• [Entries shown]:
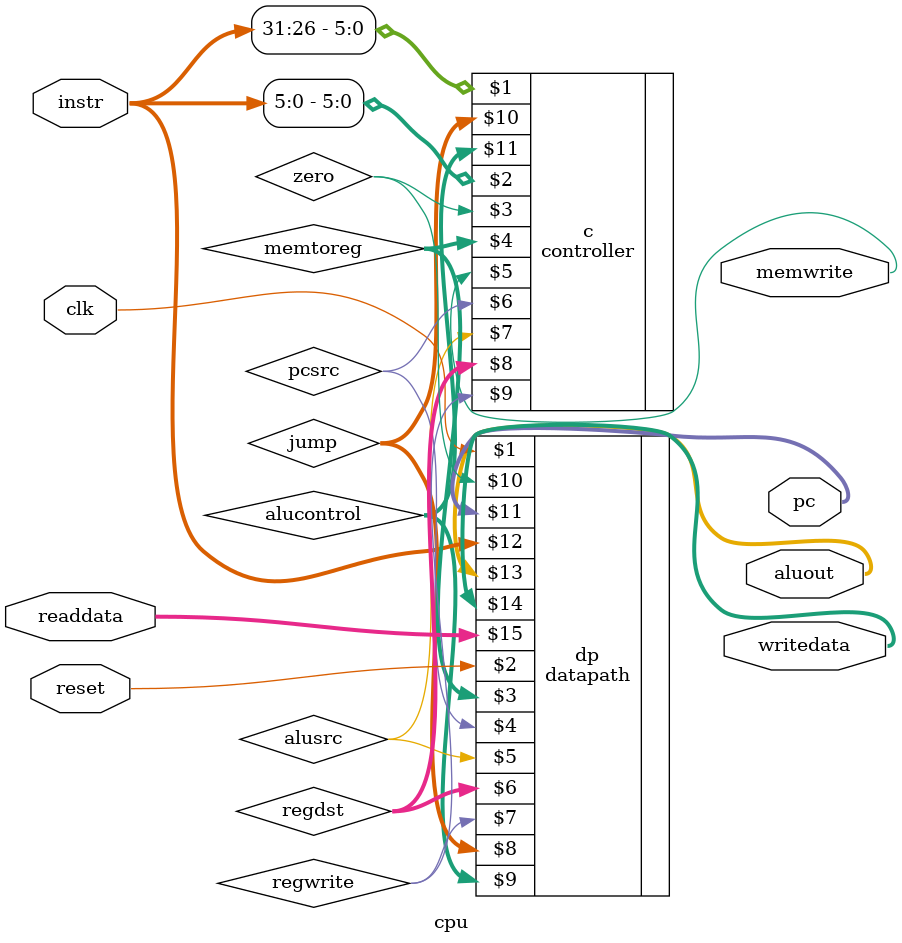
<source format=sv>
`ifndef CPU
`define CPU

`timescale 1ns/100ps

`include "../controller/controller.sv"
`include "../datapath/datapath.sv"

module cpu
    #(parameter n = 32)(
    //
    // ---------------- PORT DEFINITIONS ----------------
    //
    input  logic           clk, reset,
    output logic [(n-1):0] pc,
    input  logic [(n-1):0] instr,
    output logic           memwrite,
    output logic [(n-1):0] aluout, writedata,
    input  logic [(n-1):0] readdata
);
    //
    // ---------------- MODULE DESIGN IMPLEMENTATION ----------------
    //

    // cpu internal components
    logic       alusrc, regwrite, pcsrc, zero;
    logic [1:0] memtoreg, regdst, jump;
    logic [2:0] alucontrol;
    
    controller c(instr[(31):26], instr[5:0], zero,
                    memtoreg, memwrite, pcsrc,
                    alusrc, regdst, regwrite, jump,
                    alucontrol);

    datapath dp(clk, reset, memtoreg, pcsrc,
                    alusrc, regdst, regwrite, jump,
                    alucontrol,
                    zero, pc, instr,
                    aluout, writedata, readdata);

endmodule

`endif // CPU

</source>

• [Problem to work on]:
Please reproduce the records above exactly, leaving out every picture.

• [Response area]:
<source format=sv>
`ifndef CPU
`define CPU

`timescale 1ns/100ps

`include "../controller/controller.sv"
`include "../datapath/datapath.sv"

module cpu
    #(parameter n = 32)(
    //
    // ---------------- PORT DEFINITIONS ----------------
    //
    input  logic           clk, reset,
    output logic [(n-1):0] pc,
    input  logic [(n-1):0] instr,
    output logic           memwrite,
    output logic [(n-1):0] aluout, writedata,
    input  logic [(n-1):0] readdata
);
    //
    // ---------------- MODULE DESIGN IMPLEMENTATION ----------------
    //

    // cpu internal components
    logic       alusrc, regwrite, pcsrc, zero;
    logic [1:0] memtoreg, regdst, jump;
    logic [2:0] alucontrol;
    
    controller c(instr[(31):26], instr[5:0], zero,
                    memtoreg, memwrite, pcsrc,
                    alusrc, regdst, regwrite, jump,
                    alucontrol);

    datapath dp(clk, reset, memtoreg, pcsrc,
                    alusrc, regdst, regwrite, jump,
                    alucontrol,
                    zero, pc, instr,
                    aluout, writedata, readdata);

endmodule

`endif // CPU

</source>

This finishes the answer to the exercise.